The duration of British Summer Time (BST) can be varied by Order of Council and in recent years has been changed so as to bring the date of the start of Summer Time into line with that used in Europe. So Summer time is now in force from the last Sunday in March until the last Sunday in October._

*All of which comes down to 2 am on Sunday 28th October 2007 for this year.*

Which as Coastie says, is "nearly November"
(Thumb) 
Mark


----------



## 6639 (Apr 20, 2006)

which, for those of us that suffer from S.A.D is a time to gather in our nuts, and go for hibernation!see you in spring unless some s*d wakes me up before hand!


----------



## JoK (Nov 12, 2006)

nhp651 said:


> which, for those of us that suffer from S.A.D is a time to gather in our nuts, and go for hibernation!see you in spring unless some s*d wakes me up before hand!


Vitamin D will sort out the SAD

We watched from the office windows, a number of cruise ships coming in the harbour and talked about a fire onboard.

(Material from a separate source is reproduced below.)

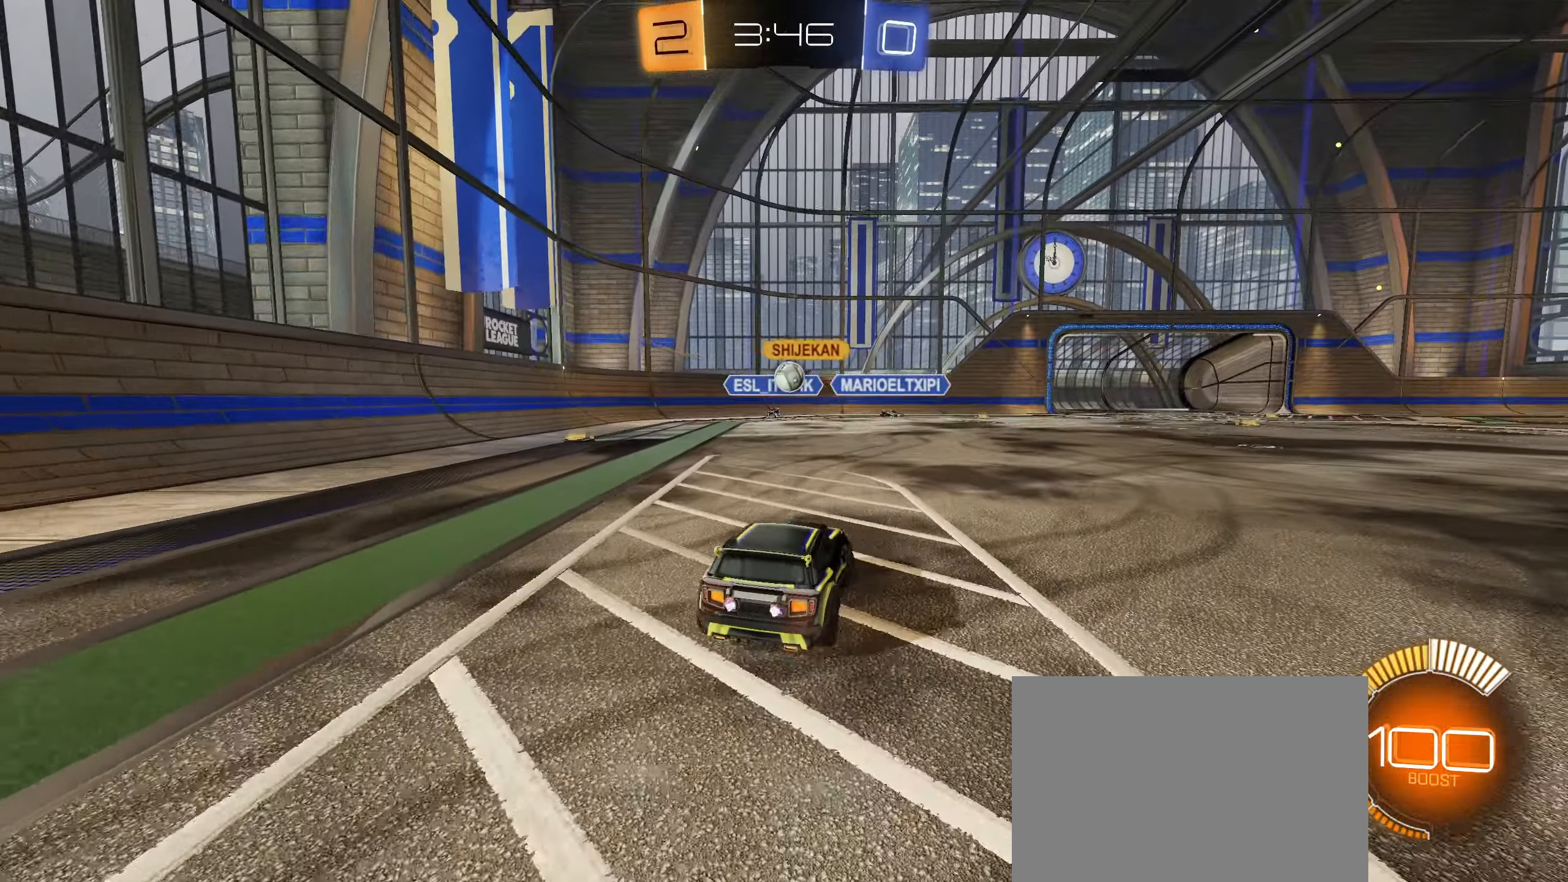
{"buttons": ["R2"], "left_stick": "center", "right_stick": "center", "events": [[166, "L1", "up"], [283, "L2", "down"], [300, "R2", "up"], [450, "R2", "down"], [450, "left_stick", "center"], [500, "L2", "up"]]}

Scarey to think of the panic that would ensue.


----------



## 6639 (Apr 20, 2006)

cheers, Jok can you get that in drinkable alcoholic version.if so it's worth staying awake for !


----------



## JoK (Nov 12, 2006)

Well I am sure you could dissolve it in the G&T or R&C
I usually wash mine down with R&C.

Seriously though, I realized last year that I get really depressed October til January. I never recognized it because I only ever heard of SAD in the Jan/Feb months. Around the same time I heard/read about how Vitamin D helps with the SAD. I take about 1000 IU a day during the winter. Seemed to really help.
As an added benefit it has been recently suggested it will help avoid some cancers. Given what I was exposed to on the ships, I figure I need all the help I can.


----------



## 6639 (Apr 20, 2006)

thanks for your help there,Jok I did find that very interestig and will give it a try. was diagnosed with the problem some years ago, but the quack that diagnosed never told me about that. just a make do and lump it diagnosis.thanks again, neil.


----------



## JoK (Nov 12, 2006)

Google Vit D for more info.
Here's one article to look at:
http://www.life-with-confidence.com/benefit-of-vitamin-d.html

Quacks(Cloud)


----------



## Pompeyfan (Aug 9, 2005)

*Fire put out on Irish Sea Ferry*

Glad to see that the fire was dealt with and safety procedures worked so well.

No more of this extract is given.